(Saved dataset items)

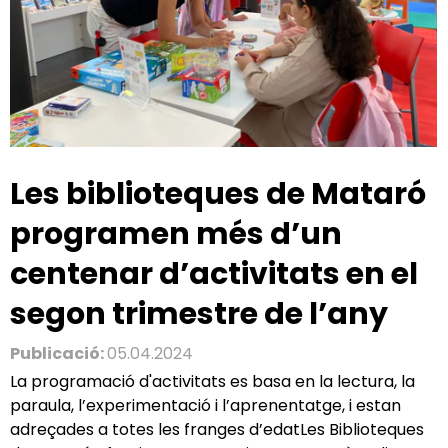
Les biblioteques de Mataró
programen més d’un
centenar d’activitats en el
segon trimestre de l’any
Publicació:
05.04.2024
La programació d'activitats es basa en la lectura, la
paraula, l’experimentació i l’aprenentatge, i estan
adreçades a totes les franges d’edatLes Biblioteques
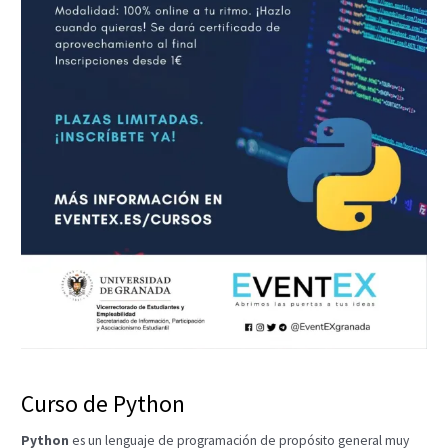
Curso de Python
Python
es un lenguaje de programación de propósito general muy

* **TASK TO COMPLETE**:
Reproduce every line of text in the material above exactly as it appears, leaving out the pictures.

* **OUTPUT FOR THIS TASK**:
Les biblioteques de Mataró
programen més d’un
centenar d’activitats en el
segon trimestre de l’any
Publicació:
05.04.2024
La programació d'activitats es basa en la lectura, la
paraula, l’experimentació i l’aprenentatge, i estan
adreçades a totes les franges d’edatLes Biblioteques
Curso de Python
Python
es un lenguaje de programación de propósito general muy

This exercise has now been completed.